Es scheint, als ziehe sich der Staat mit seinem riesigen Apparat immer mehr in eine Wagenburg zurück, in der er sich gemütlich einrichtet, die er mit Zähnen und Klauen und mit allen der hoheitlichen Gewalt zu Gebote stehenden Mitteln verteidigt. Ein sichtbares Zeichen dafür wird in wenigen Wochen vor dem Reichstagsgebäude, dem Sitz des Bundestags, zu besichtigen sein. Dort wird im Sommer ein Ha-ha gebaut, ein tiefer, zum Gebäude hin senkrecht aufragender Graben, den englische Landschaftsgärtner einst erfanden, um die Kühe im englischen Landschaftsgarten davon abzuhalten, in den inneren Teil des Gartens vorzudringen. Ein passendes Symbol dafür, wie sich Politik, Verwaltung, Richter, Polizei und andere Hoheitsträger vom Volk, dem sie doch dienen sollen, abkapseln und wie sie dieses Volk einschätzen! Daß sie im demokratischen Staat nicht die Herren und Herrinnen, sondern Diener und Dienerinnen der Bürgerinnen und Bürger sind, scheinen sie schon lange vergessen zu haben. Und nun wissen sie nicht einmal mehr, daß Recht und Gesetz auch für sie gelten.
Eine so verunstaltete, dysfunktionale, ja geradezu pervertierte Demokratie sollen wir glaubhaft verteidigen? Wo wir doch das Vertrauen, das wichtigste Element einer politischen Ordnung längst verloren haben! Sollen wir wirklich denen vertrauen und glauben, die uns erzählen wollen, diese Demokratie müsse gegen autoritäre und extreme Regime verteidigt werden? Welche Argumente haben wir denn dafür noch? Wenn wir uns die Freiheit erhalten wollen, wenn wir in einer Ordnung leben wollen, in der der Staat nicht selbstherrlich und, wenn er will, übergriffig mit uns umgeht, wie er will, dürfen wir diese Demokratie nicht hinnehmen, sie auch nicht verteidigen, sondern müssen sie entwickeln, neu gestalten und resilient machen gegen die Gefährdungen von innen und außen, oben und unten, rechts und links oder wo immer sie herkommen mögen.

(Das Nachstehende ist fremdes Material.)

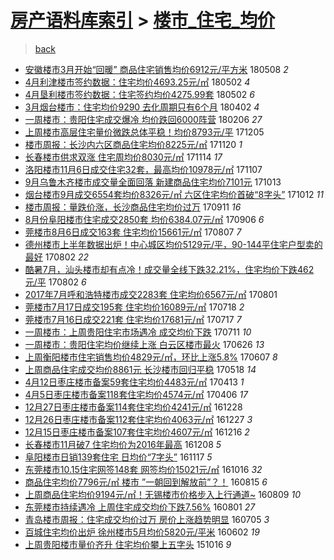 [房产语料库索引](../../README.md)  > [楼市_住宅_均价](楼市_住宅_均价.md)
====
> [back](../README.md)

- [安徽楼市3月开始“回暖” 商品住宅销售均价6912元/平方米](http://jkwz.applinzi.com/ittc/7100655954259608592.html#%E5%AE%89%E5%BE%BD%E6%A5%BC%E5%B8%823%E6%9C%88%E5%BC%80%E5%A7%8B%E2%80%9C%E5%9B%9E%E6%9A%96%E2%80%9D+%E5%95%86%E5%93%81%E4%BD%8F%E5%AE%85%E9%94%80%E5%94%AE%E5%9D%87%E4%BB%B76912%E5%85%83%2F%E5%B9%B3%E6%96%B9%E7%B1%B3) 180508 *2* 
- [4月利津楼市签约数据：住宅均价4693.25元/㎡](http://jkwz.applinzi.com/ittc/7098558397718987786.html#4%E6%9C%88%E5%88%A9%E6%B4%A5%E6%A5%BC%E5%B8%82%E7%AD%BE%E7%BA%A6%E6%95%B0%E6%8D%AE%EF%BC%9A%E4%BD%8F%E5%AE%85%E5%9D%87%E4%BB%B74693.25%E5%85%83%2F%E3%8E%A1) 180502 *4* 
- [4月垦利楼市签约数据：住宅签约均价4275.99套](http://jkwz.applinzi.com/ittc/7098557803688100880.html#4%E6%9C%88%E5%9E%A6%E5%88%A9%E6%A5%BC%E5%B8%82%E7%AD%BE%E7%BA%A6%E6%95%B0%E6%8D%AE%EF%BC%9A%E4%BD%8F%E5%AE%85%E7%AD%BE%E7%BA%A6%E5%9D%87%E4%BB%B74275.99%E5%A5%97) 180502 *6* 
- [3月烟台楼市：住宅均价9290 去化周期只有6个月](http://jkwz.applinzi.com/ittc/7087397646203618311.html#3%E6%9C%88%E7%83%9F%E5%8F%B0%E6%A5%BC%E5%B8%82%EF%BC%9A%E4%BD%8F%E5%AE%85%E5%9D%87%E4%BB%B79290+%E5%8E%BB%E5%8C%96%E5%91%A8%E6%9C%9F%E5%8F%AA%E6%9C%896%E4%B8%AA%E6%9C%88) 180402 *4* 
- [一周楼市：贵阳住宅成交爆冷 均价跌回6000阵营](http://jkwz.applinzi.com/ittc/7066913142901048336.html#%E4%B8%80%E5%91%A8%E6%A5%BC%E5%B8%82%EF%BC%9A%E8%B4%B5%E9%98%B3%E4%BD%8F%E5%AE%85%E6%88%90%E4%BA%A4%E7%88%86%E5%86%B7+%E5%9D%87%E4%BB%B7%E8%B7%8C%E5%9B%9E6000%E9%98%B5%E8%90%A5) 180206 *27* 
- [上周楼市高层住宅量价微跌总体平稳！均价8793元/平](http://jkwz.applinzi.com/ittc/7043532611278865425.html#%E4%B8%8A%E5%91%A8%E6%A5%BC%E5%B8%82%E9%AB%98%E5%B1%82%E4%BD%8F%E5%AE%85%E9%87%8F%E4%BB%B7%E5%BE%AE%E8%B7%8C%E6%80%BB%E4%BD%93%E5%B9%B3%E7%A8%B3%EF%BC%81%E5%9D%87%E4%BB%B78793%E5%85%83%2F%E5%B9%B3) 171205  
- [楼市周报：长沙内六区商品住宅均价8225元/㎡](http://jkwz.applinzi.com/ittc/7038080947126273041.html#%E6%A5%BC%E5%B8%82%E5%91%A8%E6%8A%A5%EF%BC%9A%E9%95%BF%E6%B2%99%E5%86%85%E5%85%AD%E5%8C%BA%E5%95%86%E5%93%81%E4%BD%8F%E5%AE%85%E5%9D%87%E4%BB%B78225%E5%85%83%2F%E3%8E%A1) 171120 *1* 
- [长春楼市供求双涨 住宅周均价8030元/㎡](http://jkwz.applinzi.com/ittc/7035828084991853584.html#%E9%95%BF%E6%98%A5%E6%A5%BC%E5%B8%82%E4%BE%9B%E6%B1%82%E5%8F%8C%E6%B6%A8+%E4%BD%8F%E5%AE%85%E5%91%A8%E5%9D%87%E4%BB%B78030%E5%85%83%2F%E3%8E%A1) 171114 *17* 
- [洛阳楼市11月6日成交住宅32套，最高均价10978元/㎡](http://jkwz.applinzi.com/ittc/7033145634557789201.html#%E6%B4%9B%E9%98%B3%E6%A5%BC%E5%B8%8211%E6%9C%886%E6%97%A5%E6%88%90%E4%BA%A4%E4%BD%8F%E5%AE%8532%E5%A5%97%EF%BC%8C%E6%9C%80%E9%AB%98%E5%9D%87%E4%BB%B710978%E5%85%83%2F%E3%8E%A1) 171107  
- [9月乌鲁木齐楼市成交量全面回落 新建商品住宅均价7101元](http://jkwz.applinzi.com/ittc/7023850602654860305.html#9%E6%9C%88%E4%B9%8C%E9%B2%81%E6%9C%A8%E9%BD%90%E6%A5%BC%E5%B8%82%E6%88%90%E4%BA%A4%E9%87%8F%E5%85%A8%E9%9D%A2%E5%9B%9E%E8%90%BD+%E6%96%B0%E5%BB%BA%E5%95%86%E5%93%81%E4%BD%8F%E5%AE%85%E5%9D%87%E4%BB%B77101%E5%85%83) 171013  
- [烟台楼市9月成交6554套均价8326元/㎡ 六区住宅均价首破“8字头”](http://jkwz.applinzi.com/ittc/7023516837239866385.html#%E7%83%9F%E5%8F%B0%E6%A5%BC%E5%B8%829%E6%9C%88%E6%88%90%E4%BA%A46554%E5%A5%97%E5%9D%87%E4%BB%B78326%E5%85%83%2F%E3%8E%A1+%E5%85%AD%E5%8C%BA%E4%BD%8F%E5%AE%85%E5%9D%87%E4%BB%B7%E9%A6%96%E7%A0%B4%E2%80%9C8%E5%AD%97%E5%A4%B4%E2%80%9D) 171012 *11* 
- [楼市周报：量跌价涨，长沙商品住宅均价过万](http://jkwz.applinzi.com/ittc/7012119886229406737.html#%E6%A5%BC%E5%B8%82%E5%91%A8%E6%8A%A5%EF%BC%9A%E9%87%8F%E8%B7%8C%E4%BB%B7%E6%B6%A8%EF%BC%8C%E9%95%BF%E6%B2%99%E5%95%86%E5%93%81%E4%BD%8F%E5%AE%85%E5%9D%87%E4%BB%B7%E8%BF%87%E4%B8%87) 170911 *16* 
- [8月份阜阳楼市住宅成交2850套 均价6384.07元/㎡](http://jkwz.applinzi.com/ittc/7010192757724021776.html#8%E6%9C%88%E4%BB%BD%E9%98%9C%E9%98%B3%E6%A5%BC%E5%B8%82%E4%BD%8F%E5%AE%85%E6%88%90%E4%BA%A42850%E5%A5%97+%E5%9D%87%E4%BB%B76384.07%E5%85%83%2F%E3%8E%A1) 170906 *6* 
- [莞楼市8月6日成交163套 住宅均价15661元/㎡](http://jkwz.applinzi.com/ittc/6998993287283999761.html#%E8%8E%9E%E6%A5%BC%E5%B8%828%E6%9C%886%E6%97%A5%E6%88%90%E4%BA%A4163%E5%A5%97+%E4%BD%8F%E5%AE%85%E5%9D%87%E4%BB%B715661%E5%85%83%2F%E3%8E%A1) 170807 *7* 
- [德州楼市上半年数据出炉！中心城区均价5129元/平，90-144平住宅户型卖的最好](http://jkwz.applinzi.com/ittc/6997178489210668048.html#%E5%BE%B7%E5%B7%9E%E6%A5%BC%E5%B8%82%E4%B8%8A%E5%8D%8A%E5%B9%B4%E6%95%B0%E6%8D%AE%E5%87%BA%E7%82%89%EF%BC%81%E4%B8%AD%E5%BF%83%E5%9F%8E%E5%8C%BA%E5%9D%87%E4%BB%B75129%E5%85%83%2F%E5%B9%B3%EF%BC%8C90-144%E5%B9%B3%E4%BD%8F%E5%AE%85%E6%88%B7%E5%9E%8B%E5%8D%96%E7%9A%84%E6%9C%80%E5%A5%BD) 170802 *22* 
- [酷暑7月，汕头楼市却有点冷！成交量全线下跌32.21%，住宅均价下跌462元/平](http://jkwz.applinzi.com/ittc/6997155568341746704.html#%E9%85%B7%E6%9A%917%E6%9C%88%EF%BC%8C%E6%B1%95%E5%A4%B4%E6%A5%BC%E5%B8%82%E5%8D%B4%E6%9C%89%E7%82%B9%E5%86%B7%EF%BC%81%E6%88%90%E4%BA%A4%E9%87%8F%E5%85%A8%E7%BA%BF%E4%B8%8B%E8%B7%8C32.21%25%EF%BC%8C%E4%BD%8F%E5%AE%85%E5%9D%87%E4%BB%B7%E4%B8%8B%E8%B7%8C462%E5%85%83%2F%E5%B9%B3) 170802 *6* 
- [2017年7月呼和浩特楼市成交2283套 住宅均价6567元/㎡](http://jkwz.applinzi.com/ittc/6996759372771116049.html#2017%E5%B9%B47%E6%9C%88%E5%91%BC%E5%92%8C%E6%B5%A9%E7%89%B9%E6%A5%BC%E5%B8%82%E6%88%90%E4%BA%A42283%E5%A5%97+%E4%BD%8F%E5%AE%85%E5%9D%87%E4%BB%B76567%E5%85%83%2F%E3%8E%A1) 170801  
- [莞楼市7月17日成交195套 住宅均价16089元/㎡](http://jkwz.applinzi.com/ittc/6991571217294033936.html#%E8%8E%9E%E6%A5%BC%E5%B8%827%E6%9C%8817%E6%97%A5%E6%88%90%E4%BA%A4195%E5%A5%97+%E4%BD%8F%E5%AE%85%E5%9D%87%E4%BB%B716089%E5%85%83%2F%E3%8E%A1) 170718 *2* 
- [莞楼市7月16日成交221套 住宅均价17681元/㎡](http://jkwz.applinzi.com/ittc/6991207302496273425.html#%E8%8E%9E%E6%A5%BC%E5%B8%827%E6%9C%8816%E6%97%A5%E6%88%90%E4%BA%A4221%E5%A5%97+%E4%BD%8F%E5%AE%85%E5%9D%87%E4%BB%B717681%E5%85%83%2F%E3%8E%A1) 170717 *7* 
- [一周楼市：上周贵阳住宅市场遇冷 成交均价下跌](http://jkwz.applinzi.com/ittc/6989082667390600209.html#%E4%B8%80%E5%91%A8%E6%A5%BC%E5%B8%82%EF%BC%9A%E4%B8%8A%E5%91%A8%E8%B4%B5%E9%98%B3%E4%BD%8F%E5%AE%85%E5%B8%82%E5%9C%BA%E9%81%87%E5%86%B7+%E6%88%90%E4%BA%A4%E5%9D%87%E4%BB%B7%E4%B8%8B%E8%B7%8C) 170711 *10* 
- [一周楼市：贵阳住宅均价继续上涨 白云区楼市最火](http://jkwz.applinzi.com/ittc/6983536672175031301.html#%E4%B8%80%E5%91%A8%E6%A5%BC%E5%B8%82%EF%BC%9A%E8%B4%B5%E9%98%B3%E4%BD%8F%E5%AE%85%E5%9D%87%E4%BB%B7%E7%BB%A7%E7%BB%AD%E4%B8%8A%E6%B6%A8+%E7%99%BD%E4%BA%91%E5%8C%BA%E6%A5%BC%E5%B8%82%E6%9C%80%E7%81%AB) 170626 *13* 
- [上周衡阳楼市住宅销售均价4829元/㎡，环比上涨5.8%](http://jkwz.applinzi.com/ittc/6976339498303489029.html#%E4%B8%8A%E5%91%A8%E8%A1%A1%E9%98%B3%E6%A5%BC%E5%B8%82%E4%BD%8F%E5%AE%85%E9%94%80%E5%94%AE%E5%9D%87%E4%BB%B74829%E5%85%83%2F%E3%8E%A1%EF%BC%8C%E7%8E%AF%E6%AF%94%E4%B8%8A%E6%B6%A85.8%25) 170607 *8* 
- [上周商品住宅成交均价8861元 长沙楼市回归平稳](http://jkwz.applinzi.com/ittc/6968939892515013637.html#%E4%B8%8A%E5%91%A8%E5%95%86%E5%93%81%E4%BD%8F%E5%AE%85%E6%88%90%E4%BA%A4%E5%9D%87%E4%BB%B78861%E5%85%83+%E9%95%BF%E6%B2%99%E6%A5%BC%E5%B8%82%E5%9B%9E%E5%BD%92%E5%B9%B3%E7%A8%B3) 170518 *14* 
- [4月12日枣庄楼市备案59套住宅均价4483元/㎡](http://jkwz.applinzi.com/ittc/6955949306312918020.html#4%E6%9C%8812%E6%97%A5%E6%9E%A3%E5%BA%84%E6%A5%BC%E5%B8%82%E5%A4%87%E6%A1%8859%E5%A5%97%E4%BD%8F%E5%AE%85%E5%9D%87%E4%BB%B74483%E5%85%83%2F%E3%8E%A1) 170413 *1* 
- [4月5日枣庄楼市备案118套住宅均价4574元/㎡](http://jkwz.applinzi.com/ittc/6953364886997435397.html#4%E6%9C%885%E6%97%A5%E6%9E%A3%E5%BA%84%E6%A5%BC%E5%B8%82%E5%A4%87%E6%A1%88118%E5%A5%97%E4%BD%8F%E5%AE%85%E5%9D%87%E4%BB%B74574%E5%85%83%2F%E3%8E%A1) 170406 *17* 
- [12月27日枣庄楼市备案114套住宅均价4241元/㎡](http://jkwz.applinzi.com/ittc/6916623498859774981.html#12%E6%9C%8827%E6%97%A5%E6%9E%A3%E5%BA%84%E6%A5%BC%E5%B8%82%E5%A4%87%E6%A1%88114%E5%A5%97%E4%BD%8F%E5%AE%85%E5%9D%87%E4%BB%B74241%E5%85%83%2F%E3%8E%A1) 161228  
- [12月26日枣庄楼市备案112套住宅均价4063元/㎡](http://jkwz.applinzi.com/ittc/6916264757043921925.html#12%E6%9C%8826%E6%97%A5%E6%9E%A3%E5%BA%84%E6%A5%BC%E5%B8%82%E5%A4%87%E6%A1%88112%E5%A5%97%E4%BD%8F%E5%AE%85%E5%9D%87%E4%BB%B74063%E5%85%83%2F%E3%8E%A1) 161227 *3* 
- [12月15日枣庄楼市备案107套住宅均价4607元/㎡](http://jkwz.applinzi.com/ittc/6912195640506713093.html#12%E6%9C%8815%E6%97%A5%E6%9E%A3%E5%BA%84%E6%A5%BC%E5%B8%82%E5%A4%87%E6%A1%88107%E5%A5%97%E4%BD%8F%E5%AE%85%E5%9D%87%E4%BB%B74607%E5%85%83%2F%E3%8E%A1) 161216 *2* 
- [长春楼市11月破7 住宅均价为2016年最高](http://jkwz.applinzi.com/ittc/6909320472641930245.html#%E9%95%BF%E6%98%A5%E6%A5%BC%E5%B8%8211%E6%9C%88%E7%A0%B47+%E4%BD%8F%E5%AE%85%E5%9D%87%E4%BB%B7%E4%B8%BA2016%E5%B9%B4%E6%9C%80%E9%AB%98) 161208 *5* 
- [阜阳楼市日销139套住宅 日均价“7字头”](http://jkwz.applinzi.com/ittc/6901430307676226564.html#%E9%98%9C%E9%98%B3%E6%A5%BC%E5%B8%82%E6%97%A5%E9%94%80139%E5%A5%97%E4%BD%8F%E5%AE%85+%E6%97%A5%E5%9D%87%E4%BB%B7%E2%80%9C7%E5%AD%97%E5%A4%B4%E2%80%9D) 161117 *5* 
- [东莞楼市10.15住宅网签148套 网签均价15021元/㎡](http://jkwz.applinzi.com/ittc/6889682924508546053.html#%E4%B8%9C%E8%8E%9E%E6%A5%BC%E5%B8%8210.15%E4%BD%8F%E5%AE%85%E7%BD%91%E7%AD%BE148%E5%A5%97+%E7%BD%91%E7%AD%BE%E5%9D%87%E4%BB%B715021%E5%85%83%2F%E3%8E%A1) 161016 *32* 
- [商品住宅均价7796元/㎡ 楼市 ”一朝回到解放前”？！](http://jkwz.applinzi.com/ittc/6866651002249413636.html#%E5%95%86%E5%93%81%E4%BD%8F%E5%AE%85%E5%9D%87%E4%BB%B77796%E5%85%83%2F%E3%8E%A1+%E6%A5%BC%E5%B8%82+%E2%80%9D%E4%B8%80%E6%9C%9D%E5%9B%9E%E5%88%B0%E8%A7%A3%E6%94%BE%E5%89%8D%E2%80%9D%EF%BC%9F%EF%BC%81) 160815 *6* 
- [上周商品住宅均价9194元/㎡！无锡楼市价格步入上行通道~](http://jkwz.applinzi.com/ittc/6864397785218155525.html#%E4%B8%8A%E5%91%A8%E5%95%86%E5%93%81%E4%BD%8F%E5%AE%85%E5%9D%87%E4%BB%B79194%E5%85%83%2F%E3%8E%A1%EF%BC%81%E6%97%A0%E9%94%A1%E6%A5%BC%E5%B8%82%E4%BB%B7%E6%A0%BC%E6%AD%A5%E5%85%A5%E4%B8%8A%E8%A1%8C%E9%80%9A%E9%81%93%7E) 160809 *10* 
- [东莞楼市持续遇冷 上周住宅成交均价下跌7.56%](http://jkwz.applinzi.com/ittc/6861338199925982212.html#%E4%B8%9C%E8%8E%9E%E6%A5%BC%E5%B8%82%E6%8C%81%E7%BB%AD%E9%81%87%E5%86%B7+%E4%B8%8A%E5%91%A8%E4%BD%8F%E5%AE%85%E6%88%90%E4%BA%A4%E5%9D%87%E4%BB%B7%E4%B8%8B%E8%B7%8C7.56%25) 160801 *27* 
- [青岛楼市周报：住宅成交均价过万 房价上涨趋势明显](http://jkwz.applinzi.com/ittc/6851293487567471620.html#%E9%9D%92%E5%B2%9B%E6%A5%BC%E5%B8%82%E5%91%A8%E6%8A%A5%EF%BC%9A%E4%BD%8F%E5%AE%85%E6%88%90%E4%BA%A4%E5%9D%87%E4%BB%B7%E8%BF%87%E4%B8%87+%E6%88%BF%E4%BB%B7%E4%B8%8A%E6%B6%A8%E8%B6%8B%E5%8A%BF%E6%98%8E%E6%98%BE) 160705 *3* 
- [百城住宅均价出炉 徐州楼市5月均价5820元/平米](http://jkwz.applinzi.com/ittc/6839086312694760453.html#%E7%99%BE%E5%9F%8E%E4%BD%8F%E5%AE%85%E5%9D%87%E4%BB%B7%E5%87%BA%E7%82%89+%E5%BE%90%E5%B7%9E%E6%A5%BC%E5%B8%825%E6%9C%88%E5%9D%87%E4%BB%B75820%E5%85%83%2F%E5%B9%B3%E7%B1%B3) 160602 *19* 
- [上周贵阳楼市量价齐升 住宅均价攀上五字头](http://jkwz.applinzi.com/ittc/6753761014563161093.html#%E4%B8%8A%E5%91%A8%E8%B4%B5%E9%98%B3%E6%A5%BC%E5%B8%82%E9%87%8F%E4%BB%B7%E9%BD%90%E5%8D%87+%E4%BD%8F%E5%AE%85%E5%9D%87%E4%BB%B7%E6%94%80%E4%B8%8A%E4%BA%94%E5%AD%97%E5%A4%B4) 151016 *9*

Bedenklich viele Menschen wünschen sich heute ein autoritäres Regime geradezu herbei. Dort herrsche Ordnung, dort funktioniere alles, dort würden die Dinge rasch erledigt, gaukeln ihnen die Rattenfänger vor. Gewissensfreiheit, Meinungsfreiheit, Versammlungsfreiheit, Vereinigungsfreiheit, Berufsfreiheit, Religionsfreiheit scheinen da nicht viel zu bedeuten, solange nur die sozialen Sicherungssysteme greifen; ein „Volkswille“ wird durch geschickte Manipulation ermittelt und vollstreckt. Viele andere akzeptieren die fehlerhafte Demokratie unbesehen so, wie sie ist und merken gar nicht, wie schnell sie zur Beute ihrer Gegner werden kann. Und manche lassen sich durch Fördermittel korrumpieren; sie gehen den Verteidigern des Ist-Zustands auf den Leim und sehen nicht die Gefahren, die einer offenen und doch stabilen, freiheitlichen und doch der Herrschaft des Rechts unterworfenen, demokratischen und doch von Vertrauen getragenen Gesellschaft drohen.
Auf den bürgerschaftlichen Raum kommt es an, wenn wir uns davor bewahren wollen. Akteure der Zivilgesellschaft sind mehr denn je aufgerufen, als Wächter der Gesellschaft die Stimme zu erheben. Auch sie sind und bleiben der Herrschaft des Rechts unterworfen. Sie können keinesfalls für sich in Anspruch nehmen, allein im Besitz der Wahrheit zu sein, schon gar nicht, daraus Sonderrechte ableiten zu dürfen. So sehr sie subjektiv davon überzeugt sein mögen, dem Gemeinwohl mehr als andere zu dienen, so wenig ergibt sich daraus für sie nach den Regeln einer offenen Gesellschaft und einer deliberativen Demokratie eine moralische Vorherrschaft. Dies gilt aber ebenso für den Staat, von dem wir als Gegenleistung für die Übertragung des Gewaltmonopols erwarten können, daß er dieses mit äußerster Sorgfalt und nicht zur Verteidigung von Eigeninteressen ausübt.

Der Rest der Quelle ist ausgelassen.